Allié du Hezbollah et en poste depuis 30 ans, il a été reconduit pour 4 ans, bien que le groupe terroriste et ses alliés aient perdu la majorité au Parlement lors de législatives

Le président du parlement libanais Nabih Berri lors d'un entretien avec l'Associated Press à Beyrouth, au Liban, le 11 mai 2018 (Crédit : AP/Hussein Malla)
Le président du parlement libanais Nabih Berri lors d'un entretien avec l'Associated Press à Beyrouth, au Liban, le 11 mai 2018 (Crédit : AP/Hussein Malla)

Les députés de la nouvelle Assemblée du Liban ont réélu mardi le président sortant du Parlement, Nabih Berri, allié du puissant mouvement chiite terroriste du Hezbollah, pour un septième mandat consécutif, confirmant son statut de figure politique traditionnelle inamovible.

M. Berri, 84 ans et en poste depuis 30 ans, a été reconduit pour quatre ans, bien que le Hezbollah et ses alliés aient perdu la majorité au Parlement lors de législatives marquées par une percée des candidats indépendants.

Il a obtenu 65 voix (sur 128), contre 98 voix lors des dernières élections en 2018. Il y a eu 23 bulletins blancs et 40 votes nuls.

Des députés ont exprimé leur objection à sa réélection en écrivant des slogans sur les bulletins de vote.

« Justice pour les victimes de l’explosion de Beyrouth », ont inscrit certains députés, faisant référence à l’explosion au port de la capitale en 2020 qui a fait plus de 200 morts.

Plusieurs autres bulletins de vote comportaient le nom de « Lokman Slim », militant et intellectuel critique du Hezbollah, retrouvé assassiné dans sa voiture en février 2021.

Incontesté sur la scène politique, M. Berri a remporté le scrutin alors que le Liban est frappé par la pire crise socio-économique de son histoire.
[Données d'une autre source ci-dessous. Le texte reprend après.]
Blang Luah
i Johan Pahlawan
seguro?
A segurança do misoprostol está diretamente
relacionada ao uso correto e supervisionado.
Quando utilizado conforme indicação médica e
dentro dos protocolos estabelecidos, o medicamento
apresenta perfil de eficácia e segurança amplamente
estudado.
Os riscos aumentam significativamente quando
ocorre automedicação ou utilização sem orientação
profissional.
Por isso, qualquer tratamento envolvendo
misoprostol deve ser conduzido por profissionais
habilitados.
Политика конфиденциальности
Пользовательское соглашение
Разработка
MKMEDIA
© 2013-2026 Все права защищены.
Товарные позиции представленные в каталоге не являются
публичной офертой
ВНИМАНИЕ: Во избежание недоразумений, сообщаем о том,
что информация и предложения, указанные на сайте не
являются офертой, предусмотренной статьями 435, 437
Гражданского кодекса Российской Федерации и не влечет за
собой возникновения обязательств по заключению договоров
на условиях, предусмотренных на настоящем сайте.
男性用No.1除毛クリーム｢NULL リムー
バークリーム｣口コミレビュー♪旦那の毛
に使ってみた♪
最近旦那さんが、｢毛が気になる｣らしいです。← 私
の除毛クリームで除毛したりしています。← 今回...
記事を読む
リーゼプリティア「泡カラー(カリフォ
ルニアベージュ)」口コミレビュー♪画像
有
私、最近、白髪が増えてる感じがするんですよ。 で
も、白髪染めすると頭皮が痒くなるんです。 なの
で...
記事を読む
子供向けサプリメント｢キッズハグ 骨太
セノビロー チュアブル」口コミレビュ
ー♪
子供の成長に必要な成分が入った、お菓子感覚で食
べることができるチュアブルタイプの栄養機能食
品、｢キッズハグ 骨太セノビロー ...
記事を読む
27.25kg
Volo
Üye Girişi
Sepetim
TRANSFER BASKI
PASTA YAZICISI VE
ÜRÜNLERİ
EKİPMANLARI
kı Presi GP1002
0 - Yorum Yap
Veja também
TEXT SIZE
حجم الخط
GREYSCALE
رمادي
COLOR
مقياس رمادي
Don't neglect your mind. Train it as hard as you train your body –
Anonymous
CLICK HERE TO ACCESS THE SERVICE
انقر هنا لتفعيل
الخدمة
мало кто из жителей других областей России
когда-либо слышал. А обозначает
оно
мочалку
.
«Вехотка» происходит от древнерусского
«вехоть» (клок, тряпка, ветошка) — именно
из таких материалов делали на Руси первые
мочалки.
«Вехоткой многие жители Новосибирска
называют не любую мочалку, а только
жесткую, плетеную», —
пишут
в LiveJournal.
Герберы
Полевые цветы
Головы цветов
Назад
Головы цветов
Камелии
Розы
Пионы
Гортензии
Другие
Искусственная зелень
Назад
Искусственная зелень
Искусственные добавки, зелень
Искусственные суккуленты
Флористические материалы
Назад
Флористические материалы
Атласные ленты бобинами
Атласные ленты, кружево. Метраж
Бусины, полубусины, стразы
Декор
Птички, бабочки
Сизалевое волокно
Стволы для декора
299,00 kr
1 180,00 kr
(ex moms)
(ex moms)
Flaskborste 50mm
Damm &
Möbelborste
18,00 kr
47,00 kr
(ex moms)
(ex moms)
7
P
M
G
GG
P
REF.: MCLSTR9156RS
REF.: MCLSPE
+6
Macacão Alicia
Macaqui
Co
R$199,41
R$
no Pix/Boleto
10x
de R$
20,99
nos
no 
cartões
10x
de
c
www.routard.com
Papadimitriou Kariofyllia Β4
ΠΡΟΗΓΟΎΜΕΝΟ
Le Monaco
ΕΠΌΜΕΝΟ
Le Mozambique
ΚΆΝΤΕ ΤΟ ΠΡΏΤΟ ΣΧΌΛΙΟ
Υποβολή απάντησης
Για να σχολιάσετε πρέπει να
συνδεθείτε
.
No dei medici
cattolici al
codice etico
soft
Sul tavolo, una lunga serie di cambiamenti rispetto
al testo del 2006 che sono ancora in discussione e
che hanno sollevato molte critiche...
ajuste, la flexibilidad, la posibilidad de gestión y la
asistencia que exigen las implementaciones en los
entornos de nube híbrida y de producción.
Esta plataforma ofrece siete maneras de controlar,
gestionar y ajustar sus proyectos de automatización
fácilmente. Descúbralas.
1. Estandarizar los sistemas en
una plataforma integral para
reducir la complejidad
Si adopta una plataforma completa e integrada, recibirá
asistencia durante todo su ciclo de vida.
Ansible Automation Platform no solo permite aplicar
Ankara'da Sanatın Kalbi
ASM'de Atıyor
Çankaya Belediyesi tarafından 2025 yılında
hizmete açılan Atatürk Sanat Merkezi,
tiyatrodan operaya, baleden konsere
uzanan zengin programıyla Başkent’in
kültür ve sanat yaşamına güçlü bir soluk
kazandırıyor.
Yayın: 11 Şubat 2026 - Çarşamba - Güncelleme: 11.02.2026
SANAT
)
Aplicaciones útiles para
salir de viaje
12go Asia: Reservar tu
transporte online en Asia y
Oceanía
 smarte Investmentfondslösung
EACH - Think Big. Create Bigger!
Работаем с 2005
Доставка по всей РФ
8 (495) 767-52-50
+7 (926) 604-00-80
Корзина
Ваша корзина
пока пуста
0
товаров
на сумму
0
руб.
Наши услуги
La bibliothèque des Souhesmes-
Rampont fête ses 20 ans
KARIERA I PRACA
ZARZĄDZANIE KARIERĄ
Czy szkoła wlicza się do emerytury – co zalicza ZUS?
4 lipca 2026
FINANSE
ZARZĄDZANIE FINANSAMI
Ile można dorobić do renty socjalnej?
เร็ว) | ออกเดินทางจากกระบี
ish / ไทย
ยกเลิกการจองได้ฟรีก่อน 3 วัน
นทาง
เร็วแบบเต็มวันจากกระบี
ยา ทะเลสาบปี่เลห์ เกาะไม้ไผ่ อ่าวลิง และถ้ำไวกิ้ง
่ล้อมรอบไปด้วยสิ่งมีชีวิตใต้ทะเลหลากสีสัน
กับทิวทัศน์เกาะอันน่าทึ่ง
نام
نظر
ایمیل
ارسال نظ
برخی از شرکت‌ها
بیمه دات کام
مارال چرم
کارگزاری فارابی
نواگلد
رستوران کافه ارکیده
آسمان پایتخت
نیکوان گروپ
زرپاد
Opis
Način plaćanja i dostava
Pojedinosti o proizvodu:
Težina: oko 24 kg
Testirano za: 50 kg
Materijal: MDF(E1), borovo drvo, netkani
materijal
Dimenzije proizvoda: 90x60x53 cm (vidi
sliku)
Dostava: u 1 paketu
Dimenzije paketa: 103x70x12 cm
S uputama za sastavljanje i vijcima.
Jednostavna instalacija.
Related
Celle-ci est imputée par une grande partie de la population, des organisations internationales et des pays étrangers à la corruption et l’inertie de la classe dirigeante, inchangée depuis des décennies et dont M. Berri fait partie.

M. Berri présidera un Parlement très fragmenté, laissant craindre de nouvelles impasses comme celles qui ont paralysé la vie politique libanaise pendant des décennies.

La nouvelle Assemblée aura pour tâche de faire adopter des réformes attendues depuis longtemps pour endiguer la crise financière qui a plongé la plupart des Libanais dans la pauvreté.

Le Liban est régi par un système complexe de partage des pouvoirs entre les différentes communautés religieuses: le président est nécessairement chrétien, le Premier ministre musulman sunnite et le président du Parlement musulman chiite.